[読解文]
╭──
小5理科「電磁石の性質」指導アイデア
執筆/福岡県那珂川市立岩戸小学校指導教諭・濵本めぐみ
監修/文部科学省教科調査官・有本淳
福岡県那珂川市立安徳北小学校校長・白水隆暢
福岡県那珂川市立南畑小学校教頭・大園亨
目次
単元目標
電流の大きさや向き、コイルの巻き数などに着目して、これらの条件を制御しながら、電流がつくる磁力を調べる活動を通して、それらについての理解を図り、観察、実験などに関する技能を身に付けるとともに、主に予想や仮説を基に、解決の方法を発想する力や主体的に問題解決しようとする態度を育成することがねらいである。
╰──
[保存データ]
╭──
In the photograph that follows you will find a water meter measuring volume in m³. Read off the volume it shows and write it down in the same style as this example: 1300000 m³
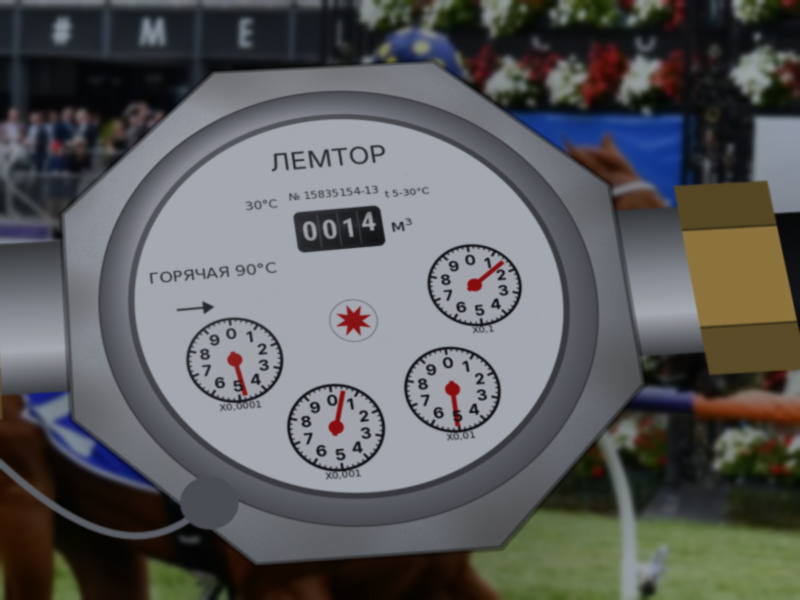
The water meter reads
╰──
╭──
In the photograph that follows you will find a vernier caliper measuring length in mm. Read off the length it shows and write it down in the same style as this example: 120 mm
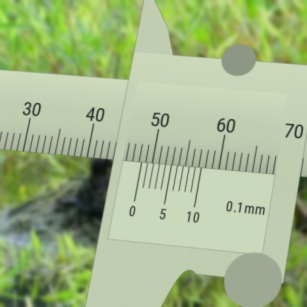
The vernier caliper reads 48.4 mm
╰──
[問題と課題]
a – 次の(i)～(iii)が読解文と合っているかを「はい」か「いいえ」で答え、それぞれ決め手になる読解文の言葉をそのまま引用してください。(i) 単元目標では、電流の大きさや向き、コイルの巻き数などに着目するとしている。(ii) この指導アイデアは小学6年の理科のためのものである。(iii) 監修者の一人は文部科学省教科調査官である。
b – 電磁石の性質の指導アイデアを書いた読解文を、最後の文のあとから書き進めてください。

[課題ごとの解答]
a –
(i) はい。「電流の大きさや向き、コイルの巻き数などに着目して」
(ii) いいえ。「小5理科「電磁石の性質」指導アイデア」
(iii) はい。「監修/文部科学省教科調査官・有本淳」

b –
「エネルギー」を柱とする領域である本単元は、主として「量的・関係的」な見方で捉えることが特徴的な学習です。電流の大きさやコイルの巻き数を変えることで、電磁石の鉄を引き付ける強さが変化することを比較しながら調べていきます。調べる際には、条件を制御して、予想や仮説を基に、解決の方法を発想する力がとても重要になります。本単元では、実験に用いる道具や材(導線の長さや電池の種類など)など、さまざまな条件のうち、変えたい条件以外の条件が同じになるよう解決の方法を発想する必要があります。解決の方法を発想するために大切なこととして、条件を制御することの意義をしっかりと確認しましょう。
評価規準
知識・技能
①電流の流れているコイルは、鉄心を磁化する働きがあり、電流の向きが変わると、電磁石の極も変わることを理解している。
②電磁石の強さは、電流の大きさや導線の巻き数によって変わることを理解している。
③電流がつくる磁力について、観察、実験などの目的に応じて、器具や機器などを選択して、正しく扱いながら調べ、それらの過程や得られた結果を適切に記録している。
思考・判断・表現
①電流がつくる磁力について、予想や仮説を基に、解決の方法を発想し、表現するなどして問題解決している。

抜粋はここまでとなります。